The Nikkor-H C 5cm f/2.0 lens was made for both Nikon rangefinder bodies and Leica screw mount bodies. What initially intrigued me about this lens was its unusual minimum focusing distance. Typically LTM lenses have a minimum focus distance of about one meter. This is due largely to the fact that viewfinder parallax if difficult to correct for up super close. This lens focuses down to about a half meter!

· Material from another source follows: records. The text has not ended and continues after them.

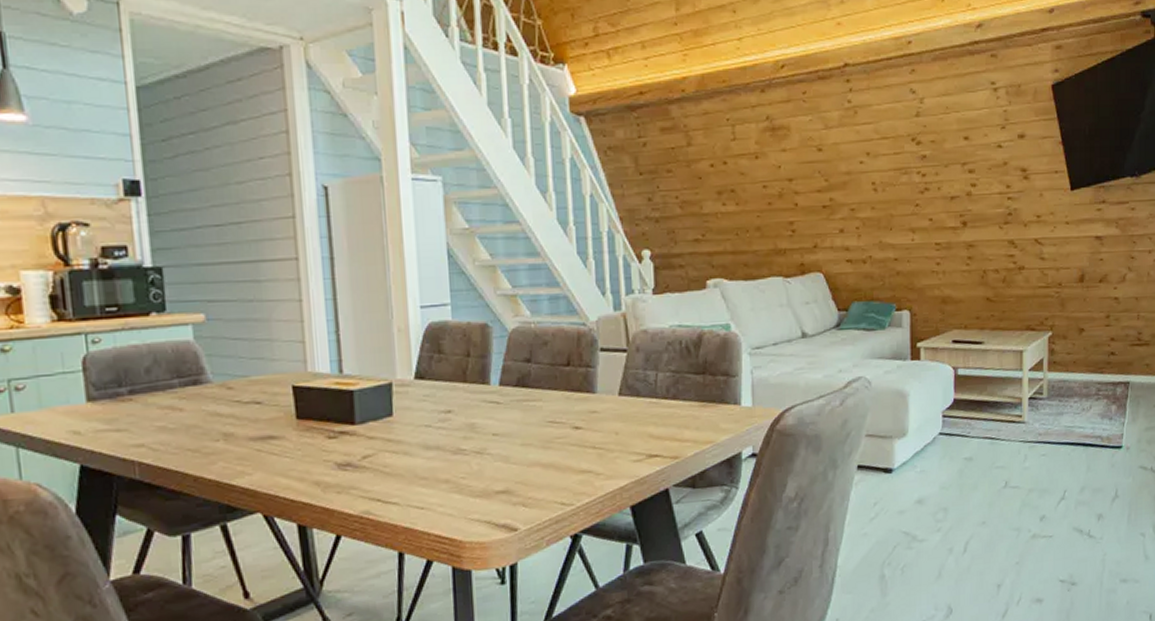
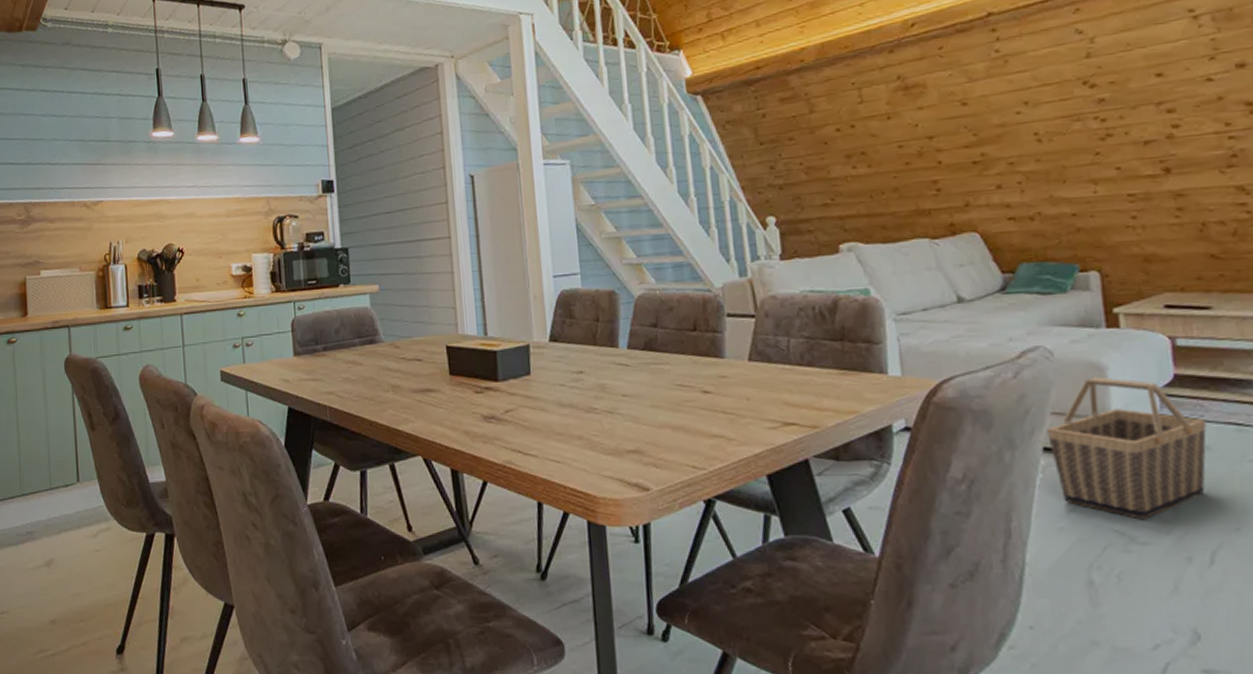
basket: none [861,402,972,521] -> present [1046,377,1207,519]

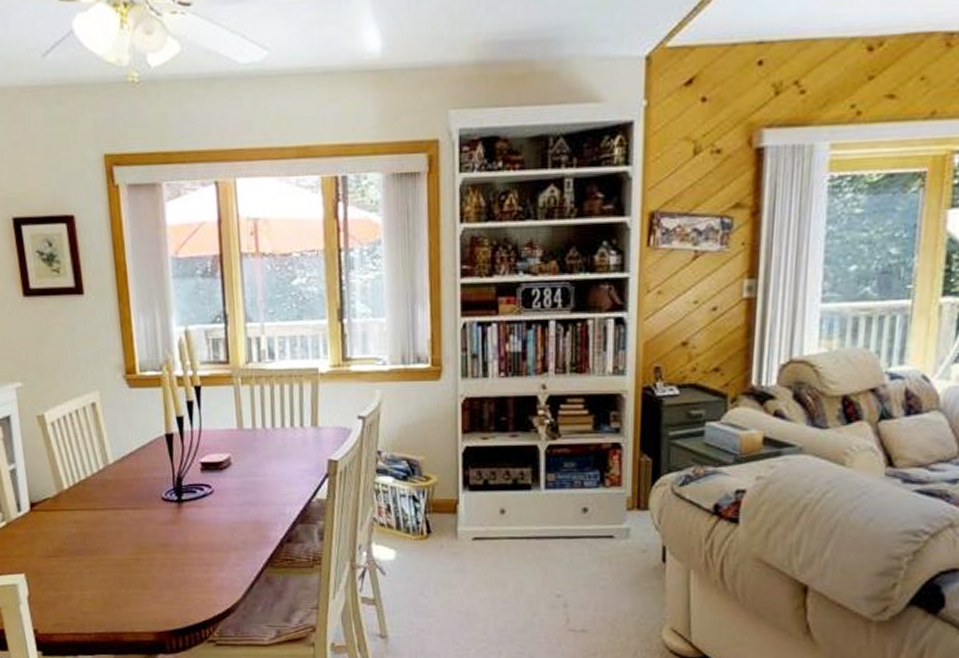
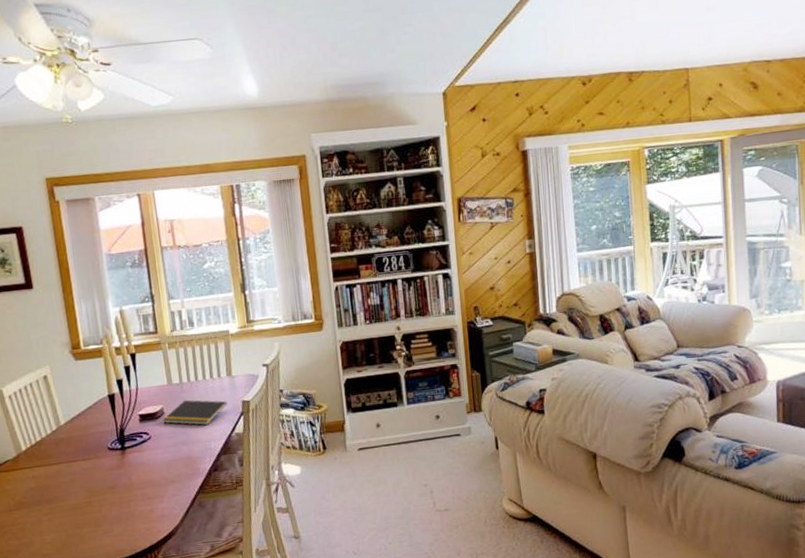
notepad: none [228,450,309,485] -> present [162,400,227,426]

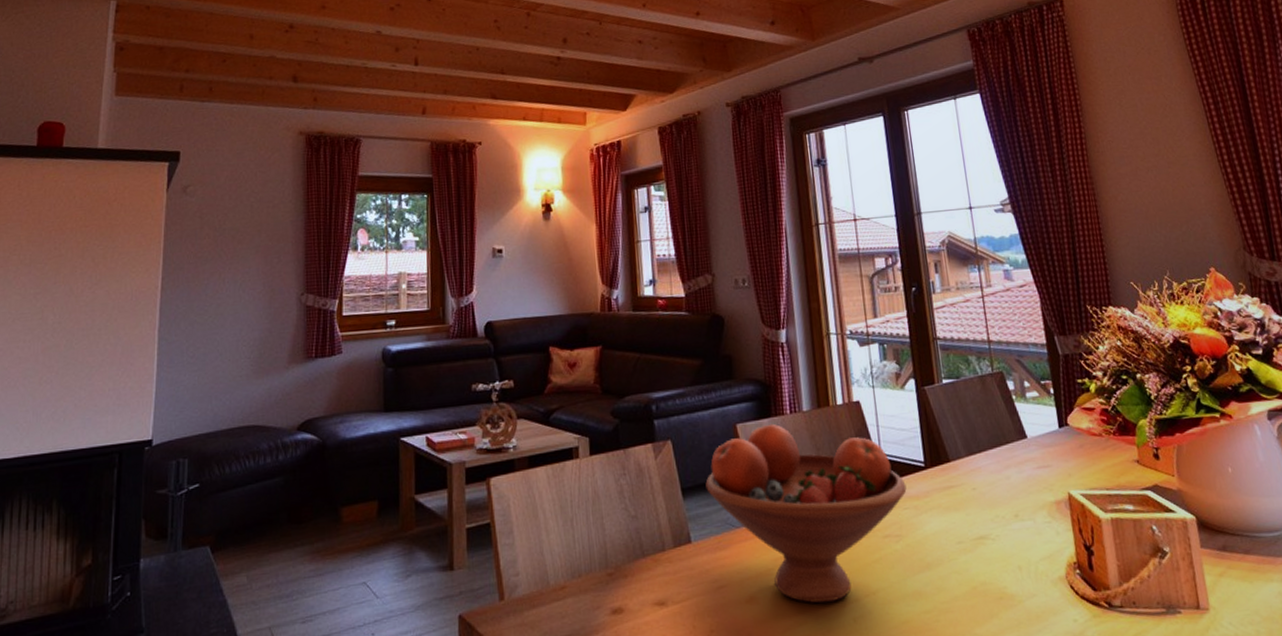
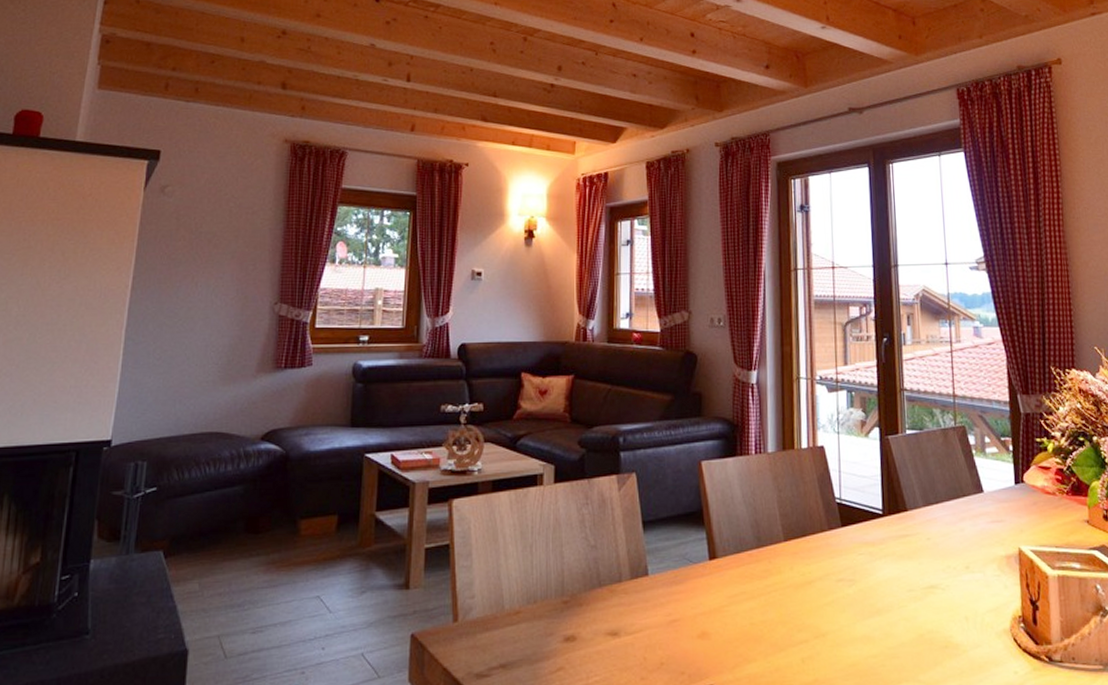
fruit bowl: present [705,423,907,604] -> none [666,463,863,643]

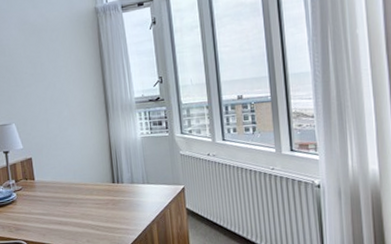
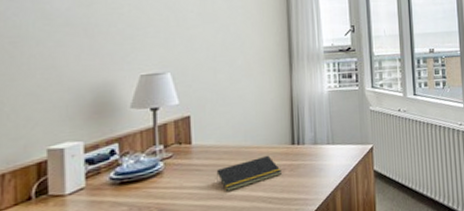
notepad: none [54,191,106,219] -> present [216,155,282,192]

I checked the lens on my Canon 7s and it focused spot on all they way to the minimum focus distance but the automatic parallax window stopped adjusting when the focus got down to about the typical minimum of 3 feet. This 1.5 foot focusing distance is so cool. I typically mount these on modern mirrorless bodies with a close focusing adapter but this lens really doesn’t need that. However with the close focus adapter and the crazy close minimum focus the lens starts tickling the macro range.

Nikkor H C 5cm f/2 LTM

This lens is very small for a fast f/2. It is more compact than the early Canon Serenar 50/1.8 or the Leica Summicrons and Summitars. I am delighted with this lens as a fun little performer on either my EOS R5, EOS M6 Mk II, or my Canon 7s. It is based on a Zeiss Sonnar design which was the darling of the era before more modern designs came in the middle 1950s.

The lens is very well made, all metal and smooth controls. This model is the so-called “black belt” as it has a black ring for the aperture control. Not sure if that has any significance other than cosmetics. The lens has very good image quality for a lens of this era. It is fast, reasonable sharp wide open, super sharp one stop down, and has solid contrast. The contrast gets a bit flat in tough lighting. Color rendition is decent although for film color contrast isn’t so hot. On digital it is awesome.

The pictures made with this lens in this article were all captured on my M6 Mk II which is a 1.6x crop body. I used the close focusing adapter which allowed me to focus down to about 11 inches which ought to be about 1:10 magnification. On the crop body at 1.6x the lens frames like an 80mm.

Mindy on the sofa, 1/80th sec @f/2.0
Close up (un-cropped) using close focusing adapter 1/80 sec @ f/2.0
Rosebud 1/2500th sec @ f/2.0
Rose bud a little tighter in 1/640th sec @ f/2.